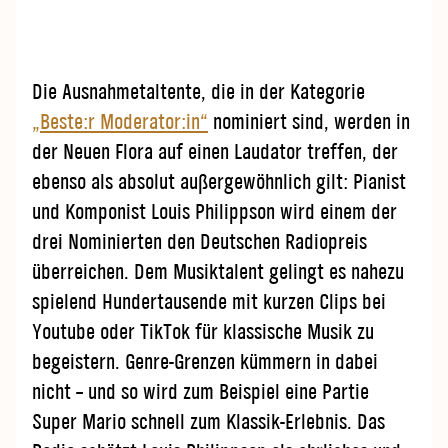
Die Ausnahmetaltente, die in der Kategorie
„Beste:r Moderator:in“
nominiert sind, werden in
der Neuen Flora auf einen Laudator treffen, der
ebenso als absolut außergewöhnlich gilt: Pianist
und Komponist Louis Philippson wird einem der
drei Nominierten den Deutschen Radiopreis
überreichen. Dem Musiktalent gelingt es nahezu
spielend Hundertausende mit kurzen Clips bei
Youtube oder TikTok für klassische Musik zu
begeistern. Genre-Grenzen kümmern in dabei
nicht – und so wird zum Beispiel eine Partie
Super Mario schnell zum Klassik-Erlebnis. Das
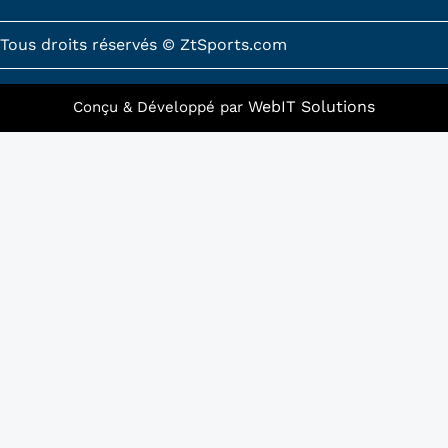
o
g
o
r
k
a
Tous droits réservés © ZtSports.com
-
m
f
WebIT Solutions
Conçu & Développé par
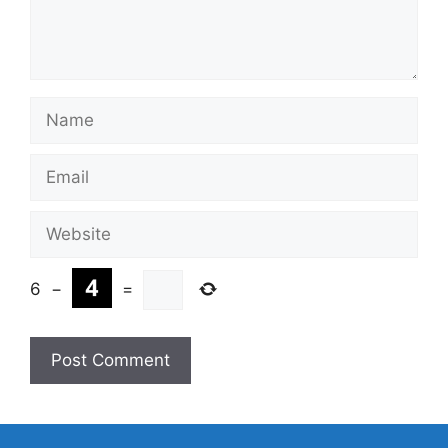
Name
Email
Website
6
−
=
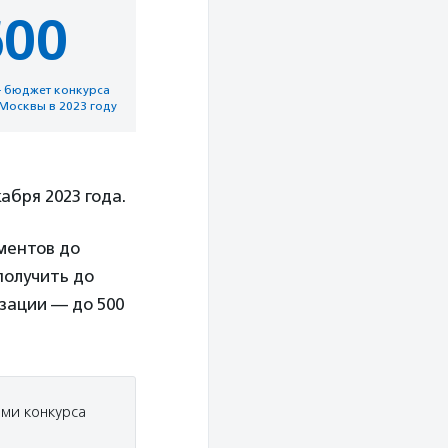
600
– бюджет конкурса
Москвы в 2023 году
абря 2023 года.
ументов до
получить до
зации — до 500
ями конкурса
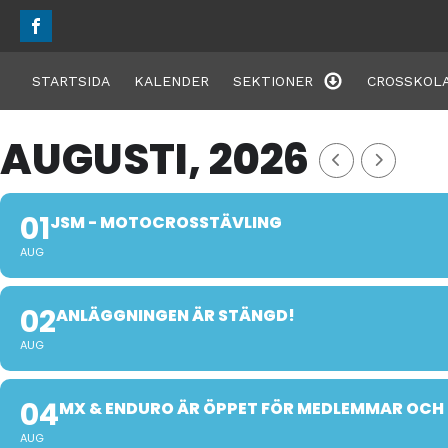
STARTSIDA
KALENDER
SEKTIONER
CROSSKOLA
AUGUSTI, 2026
01
JSM - MOTOCROSSTÄVLING
AUG
02
ANLÄGGNINGEN ÄR STÄNGD!
AUG
04
MX & ENDURO ÄR ÖPPET FÖR MEDLEMMAR OCH
AUG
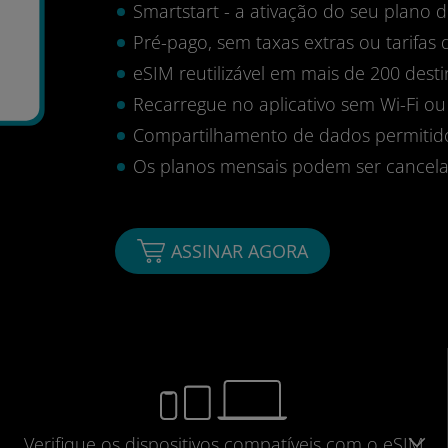
Smartstart - a ativação do seu plano
Pré-pago, sem taxas extras ou tarifas 
eSIM reutilizável em mais de 200 desti
6
Recarregue no aplicativo sem Wi-Fi ou
Compartilhamento de dados permitid
Os planos mensais podem ser cancela
ASSINAR AGORA
Verifique
os dispositivos compatíveis
com o eSIM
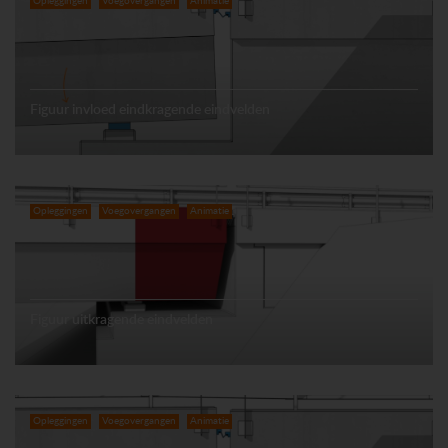
Opleggingen
Voegovergangen
Animatie
Figuur invloed eindkragende eindvelden
Opleggingen
Voegovergangen
Animatie
Figuur uitkragende eindvelden
Opleggingen
Voegovergangen
Animatie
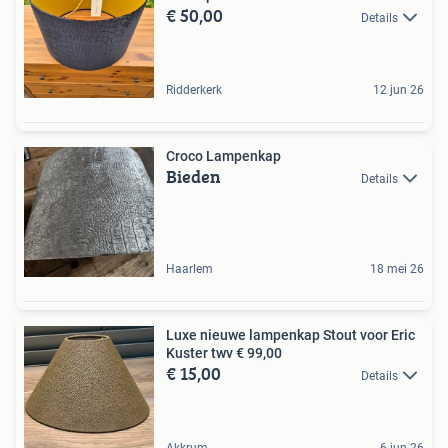
€ 50,00
Details
Ridderkerk
12 jun 26
Croco Lampenkap
Bieden
Details
Haarlem
18 mei 26
Luxe nieuwe lampenkap Stout voor Eric
Kuster twv € 99,00
€ 15,00
Details
Akkrum
6 jun 26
• • • •
■ **Work task**: Reproduce the text from all the records above line for line, without changing anything, and omit the picture markers from your answer.

■ **Answer section**:
Die Ausnahmetaltente, die in der Kategorie
„Beste:r Moderator:in“
nominiert sind, werden in
der Neuen Flora auf einen Laudator treffen, der
ebenso als absolut außergewöhnlich gilt: Pianist
und Komponist Louis Philippson wird einem der
drei Nominierten den Deutschen Radiopreis
überreichen. Dem Musiktalent gelingt es nahezu
spielend Hundertausende mit kurzen Clips bei
Youtube oder TikTok für klassische Musik zu
begeistern. Genre-Grenzen kümmern in dabei
nicht – und so wird zum Beispiel eine Partie
Super Mario schnell zum Klassik-Erlebnis. Das
o
g
o
r
k
a
Tous droits réservés © ZtSports.com
-
m
f
WebIT Solutions
Conçu & Développé par
Name
Email
Website
6
−
=
600
– бюджет конкурса
Москвы в 2023 году
абря 2023 года.
ументов до
получить до
зации — до 500
ями конкурса
STARTSIDA
KALENDER
SEKTIONER
CROSSKOLA
AUGUSTI, 2026
01
JSM - MOTOCROSSTÄVLING
AUG
02
ANLÄGGNINGEN ÄR STÄNGD!
AUG
04
MX & ENDURO ÄR ÖPPET FÖR MEDLEMMAR OCH
AUG
Smartstart - a ativação do seu plano
Pré-pago, sem taxas extras ou tarifas 
eSIM reutilizável em mais de 200 desti
6
Recarregue no aplicativo sem Wi-Fi ou
Compartilhamento de dados permitid
Os planos mensais podem ser cancela
ASSINAR AGORA
Verifique
os dispositivos compatíveis
com o eSIM
Opleggingen
Voegovergangen
Animatie
Figuur invloed eindkragende eindvelden
Opleggingen
Voegovergangen
Animatie
Figuur uitkragende eindvelden
Opleggingen
Voegovergangen
Animatie
€ 50,00
Details
Ridderkerk
12 jun 26
Croco Lampenkap
Bieden
Details
Haarlem
18 mei 26
Luxe nieuwe lampenkap Stout voor Eric
Kuster twv € 99,00
€ 15,00
Details
Akkrum
6 jun 26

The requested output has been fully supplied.